La presse du monde entier vient de saluer – oui, c’est le terme – le premier « avortement » réalisé en Irlande aux termes de la nouvelle loi autorisant l’opération en cas de danger pour la vie de la mère. Il s’agirait donc, à en croire les médias unanimes, d’une mise à mort volontaire d’un enfant à naître, que Le Monde résume sous ce titre : « Premier avortement légal en Irlande. » Il aurait été pratiqué à la mi-juillet dans un hôpital de Dublin.

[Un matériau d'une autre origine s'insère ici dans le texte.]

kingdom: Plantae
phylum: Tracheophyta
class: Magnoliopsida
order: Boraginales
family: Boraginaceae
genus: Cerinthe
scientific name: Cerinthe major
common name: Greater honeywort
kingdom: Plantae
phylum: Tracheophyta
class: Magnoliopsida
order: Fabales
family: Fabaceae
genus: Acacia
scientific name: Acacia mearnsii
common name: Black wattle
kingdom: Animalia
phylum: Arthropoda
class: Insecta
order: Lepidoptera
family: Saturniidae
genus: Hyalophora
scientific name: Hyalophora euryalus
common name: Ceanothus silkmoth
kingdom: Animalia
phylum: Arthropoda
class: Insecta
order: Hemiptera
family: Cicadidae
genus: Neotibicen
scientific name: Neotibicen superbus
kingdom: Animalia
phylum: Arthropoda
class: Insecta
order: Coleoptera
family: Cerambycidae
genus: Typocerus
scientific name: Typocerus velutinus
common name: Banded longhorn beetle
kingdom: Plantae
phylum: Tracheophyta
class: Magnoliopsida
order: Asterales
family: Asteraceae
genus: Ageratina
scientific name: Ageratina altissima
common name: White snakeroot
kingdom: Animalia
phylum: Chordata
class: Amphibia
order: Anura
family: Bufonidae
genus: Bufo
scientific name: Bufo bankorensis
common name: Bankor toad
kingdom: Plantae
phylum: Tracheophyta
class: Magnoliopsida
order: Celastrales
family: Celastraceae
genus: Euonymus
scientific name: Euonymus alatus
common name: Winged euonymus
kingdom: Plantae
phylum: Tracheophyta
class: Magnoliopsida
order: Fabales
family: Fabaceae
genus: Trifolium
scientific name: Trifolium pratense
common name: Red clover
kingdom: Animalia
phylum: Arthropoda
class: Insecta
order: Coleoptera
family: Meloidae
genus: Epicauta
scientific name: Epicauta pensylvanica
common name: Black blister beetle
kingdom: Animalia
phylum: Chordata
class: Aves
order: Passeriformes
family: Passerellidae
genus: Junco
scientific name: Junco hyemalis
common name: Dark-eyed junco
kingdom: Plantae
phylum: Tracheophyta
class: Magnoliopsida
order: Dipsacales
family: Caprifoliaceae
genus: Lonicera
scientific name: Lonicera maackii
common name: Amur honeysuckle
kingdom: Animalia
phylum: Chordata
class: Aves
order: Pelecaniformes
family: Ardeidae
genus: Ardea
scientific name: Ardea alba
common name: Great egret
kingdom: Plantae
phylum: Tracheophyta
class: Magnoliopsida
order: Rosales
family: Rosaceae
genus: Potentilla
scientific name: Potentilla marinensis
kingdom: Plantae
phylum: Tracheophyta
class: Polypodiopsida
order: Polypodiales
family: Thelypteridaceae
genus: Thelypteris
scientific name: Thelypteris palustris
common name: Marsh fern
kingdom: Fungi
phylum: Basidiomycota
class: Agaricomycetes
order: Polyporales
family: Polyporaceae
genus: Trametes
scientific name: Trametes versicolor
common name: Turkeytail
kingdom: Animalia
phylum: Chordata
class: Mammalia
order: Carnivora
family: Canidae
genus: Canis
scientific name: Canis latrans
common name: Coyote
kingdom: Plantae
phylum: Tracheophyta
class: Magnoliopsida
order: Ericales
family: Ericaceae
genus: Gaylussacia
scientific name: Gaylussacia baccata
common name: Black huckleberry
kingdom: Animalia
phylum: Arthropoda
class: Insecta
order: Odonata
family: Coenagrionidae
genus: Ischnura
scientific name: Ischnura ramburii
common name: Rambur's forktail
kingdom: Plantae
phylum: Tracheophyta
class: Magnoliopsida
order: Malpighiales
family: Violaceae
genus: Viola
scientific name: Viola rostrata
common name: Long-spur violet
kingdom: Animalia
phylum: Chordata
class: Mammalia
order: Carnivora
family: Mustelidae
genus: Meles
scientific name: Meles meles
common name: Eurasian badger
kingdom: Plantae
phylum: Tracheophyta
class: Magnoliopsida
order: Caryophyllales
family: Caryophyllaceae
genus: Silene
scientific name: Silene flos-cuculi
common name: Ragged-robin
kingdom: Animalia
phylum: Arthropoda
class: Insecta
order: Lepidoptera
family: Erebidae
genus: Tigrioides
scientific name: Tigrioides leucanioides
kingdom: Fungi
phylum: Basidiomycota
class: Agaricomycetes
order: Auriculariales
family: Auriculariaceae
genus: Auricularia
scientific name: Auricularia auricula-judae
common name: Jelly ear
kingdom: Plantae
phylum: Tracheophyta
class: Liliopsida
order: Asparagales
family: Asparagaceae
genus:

Les quotidiens irlandais ont les premiers répandu cette désinformation, car d’application de la nouvelle loi, il n’y en a pas eu en l’occurrence.
Ce qui importait à la grande presse, unanimement favorable à l’avortement légal (Le Monde voit d’ailleurs dans la loi irlandaise une « loi minimale » aux conditions très strictes), c’était de faire un parallèle avec l’affaire Savita Halappanavar, cette jeune femme indienne morte d’une septicémie diagnostiquée trop tard à l’occasion d’une fausse couche que la même presse avait abusivement présentée comme victime de l’interdiction de l’avortement en Irlande.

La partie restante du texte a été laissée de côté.